Sunday, February 9, 2014

There is no CURE, only TREATMENT

I'm sorry I have been MIA.  I wish it could be blamed on my busy life but that issue is really only secondary.  The primary reason for not blogging is that talking about my specialist appointment has been hard.

I know that in my last post I wrote that I was "getting it" with regards to there being no cure or fix for my issue but, it seems that simply wasn't true.

There is no CURE, only TREATMENT.

The specialist visit was far worse than all of the hearing aid appointments combined.  Not simply because of the identical apathy that was shown to me by the staff and doctors but more because the indifference was coming from the ones who are at the top of their field.  And if there was no hope at the top then....

I am still trying to fully understand what that means.

The office visit went a little something like this:   

"Yep, it looks like there has been some change."  The Doctor nodded as he read my chart, his eyes finding mine.  Silence ensued.

I wait in the awkwardness hoping that he will give some answer, some treatment plan or medicine prescription but no words were spoken.

Finally I cracked.  "So, this is it then?  It is and will continue to get worse and I just need to live with it?"

That was when it all started sinking in.  Gosh, I can be hard-headed.   How many times does it need to be repeated before I understand, realize and more importantly believe that

there is no CURE, only TREATMENT.

Was this what it felt like when people first started losing their sight?    I mean I have mentioned before that hearing aids are the "glasses" for our ears.  With only one small difference being that while glasses correct us back to perfect sight, the hearing aids only grant a bit more sound.  

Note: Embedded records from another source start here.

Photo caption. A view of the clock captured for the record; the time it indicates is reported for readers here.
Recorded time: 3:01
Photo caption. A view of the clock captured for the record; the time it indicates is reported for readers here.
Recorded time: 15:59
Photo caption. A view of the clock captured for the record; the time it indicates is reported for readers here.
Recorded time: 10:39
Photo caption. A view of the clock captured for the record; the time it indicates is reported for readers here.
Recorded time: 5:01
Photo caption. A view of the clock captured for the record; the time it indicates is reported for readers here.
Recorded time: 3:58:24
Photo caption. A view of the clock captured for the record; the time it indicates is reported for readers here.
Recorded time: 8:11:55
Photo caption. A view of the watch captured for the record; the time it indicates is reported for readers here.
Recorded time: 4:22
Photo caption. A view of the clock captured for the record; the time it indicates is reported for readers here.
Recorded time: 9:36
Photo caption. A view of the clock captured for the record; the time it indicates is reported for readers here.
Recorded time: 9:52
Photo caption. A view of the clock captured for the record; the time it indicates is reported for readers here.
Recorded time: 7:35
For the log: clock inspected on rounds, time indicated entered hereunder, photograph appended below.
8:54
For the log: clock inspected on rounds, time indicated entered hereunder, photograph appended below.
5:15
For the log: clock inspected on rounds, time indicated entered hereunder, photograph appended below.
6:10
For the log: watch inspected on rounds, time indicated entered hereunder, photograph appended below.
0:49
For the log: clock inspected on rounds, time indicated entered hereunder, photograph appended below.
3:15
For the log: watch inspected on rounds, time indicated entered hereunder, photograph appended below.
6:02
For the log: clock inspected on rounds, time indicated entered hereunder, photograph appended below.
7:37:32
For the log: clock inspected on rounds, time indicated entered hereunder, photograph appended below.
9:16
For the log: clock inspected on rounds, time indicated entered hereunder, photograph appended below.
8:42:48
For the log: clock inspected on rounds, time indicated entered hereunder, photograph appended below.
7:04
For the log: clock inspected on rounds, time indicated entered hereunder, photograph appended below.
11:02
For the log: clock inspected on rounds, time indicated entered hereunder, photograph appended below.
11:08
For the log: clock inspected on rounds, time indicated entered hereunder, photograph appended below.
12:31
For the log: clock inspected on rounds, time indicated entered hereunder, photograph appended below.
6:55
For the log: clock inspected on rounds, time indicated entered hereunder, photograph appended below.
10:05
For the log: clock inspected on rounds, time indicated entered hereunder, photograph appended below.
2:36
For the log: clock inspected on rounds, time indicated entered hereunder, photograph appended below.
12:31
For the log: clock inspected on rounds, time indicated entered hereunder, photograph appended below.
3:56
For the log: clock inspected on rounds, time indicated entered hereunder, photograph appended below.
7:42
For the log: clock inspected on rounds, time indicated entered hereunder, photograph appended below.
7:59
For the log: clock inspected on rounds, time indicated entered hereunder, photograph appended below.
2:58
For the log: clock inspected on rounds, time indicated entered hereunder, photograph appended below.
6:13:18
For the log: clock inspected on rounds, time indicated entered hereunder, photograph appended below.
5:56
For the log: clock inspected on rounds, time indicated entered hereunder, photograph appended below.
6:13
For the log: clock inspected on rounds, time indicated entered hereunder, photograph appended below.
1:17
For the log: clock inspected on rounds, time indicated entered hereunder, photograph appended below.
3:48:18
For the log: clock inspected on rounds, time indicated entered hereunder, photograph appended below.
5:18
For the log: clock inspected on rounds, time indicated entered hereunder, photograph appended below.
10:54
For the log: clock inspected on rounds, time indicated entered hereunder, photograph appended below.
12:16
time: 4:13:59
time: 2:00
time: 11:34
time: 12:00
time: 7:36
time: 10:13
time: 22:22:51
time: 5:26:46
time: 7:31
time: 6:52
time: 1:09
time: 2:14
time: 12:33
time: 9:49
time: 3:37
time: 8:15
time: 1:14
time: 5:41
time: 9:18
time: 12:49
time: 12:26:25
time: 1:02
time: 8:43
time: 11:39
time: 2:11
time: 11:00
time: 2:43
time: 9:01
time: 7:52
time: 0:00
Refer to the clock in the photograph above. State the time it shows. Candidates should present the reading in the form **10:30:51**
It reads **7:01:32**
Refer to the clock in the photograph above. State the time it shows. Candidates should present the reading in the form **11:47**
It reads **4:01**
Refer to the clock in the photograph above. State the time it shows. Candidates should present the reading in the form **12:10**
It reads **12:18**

The specialist did actually go on to say that I am not a candidate for cochlear implants at this time. But that I will have yearly appointments with him so that when my hearing does get that bad he will let me know. I was surprised to learn that his office is on the cutting edge of some very innovative new techniques with cochlear implants.  They are starting to fine tune them much like the hearing aids have been modified to help those who only lose part of their hearing and not all.

Take my loss for example, I have only lost the high pitched sounds and so my hearing aids allow my ear to hear the lower sounds without amplification while simultaneously turning up the high pitched noises.  Soon the cochlear implants will be able to do the same thing.  This is great news for me as it will be easier to adapt to the new way of hearing with some of my old lower tones remaining the same.  

I left feeling indifferent. I was neither upset nor happy. Instead I felt like I was wandering. It is simply hard to deal with something that feels so beyond my control.

There is no CURE, only TREATMENT.

Since that day I have started to become more bold about my ears. Now when I don't hear something that is said I make it clear to the person that I am at a loss. It really doesn't matter who it is I simply shrug my shoulders and respond, "I'm sorry, I don't hear so well."

When I say those words out loud I use a very pleasant voice but inside of my head that little admission is laced with attitude. Not towards the people I am talking to but towards myself.  It is a challenging and provoking tone prodding me to simultaneously move beyond my internal comfort zone and push others to accept me for who I am.

You see, I no longer wish to move throughout a conversation without being able to navigate the waters.  I have too much fight in me for that.  I want to contribute and participate and be a part of what is said.  Socially, my lack of hearing has influenced me to avoid certain events and gatherings.  I will not allow that any longer.  I have never been the type of person who is content on the outside or the fringe merely observing.  I want to live my life to the fullest in every area.

My new treatment is to force you and I to deal with my hearing, head on.  I will shove it into the conversation with daring bravado and then wait to see who turns to run.  I feel as though this must happen and is part of the emotional healing process. It allows me to see this as a long term, ongoing issue that must be addressed and dealt with.

This feels like me. 

There is no CURE, only TREATMENT.

I have spent most of these past few months being grateful that it is not cancer or one of my children suffering.  Rather something that I, by the grace of God seem to be equipped to handle.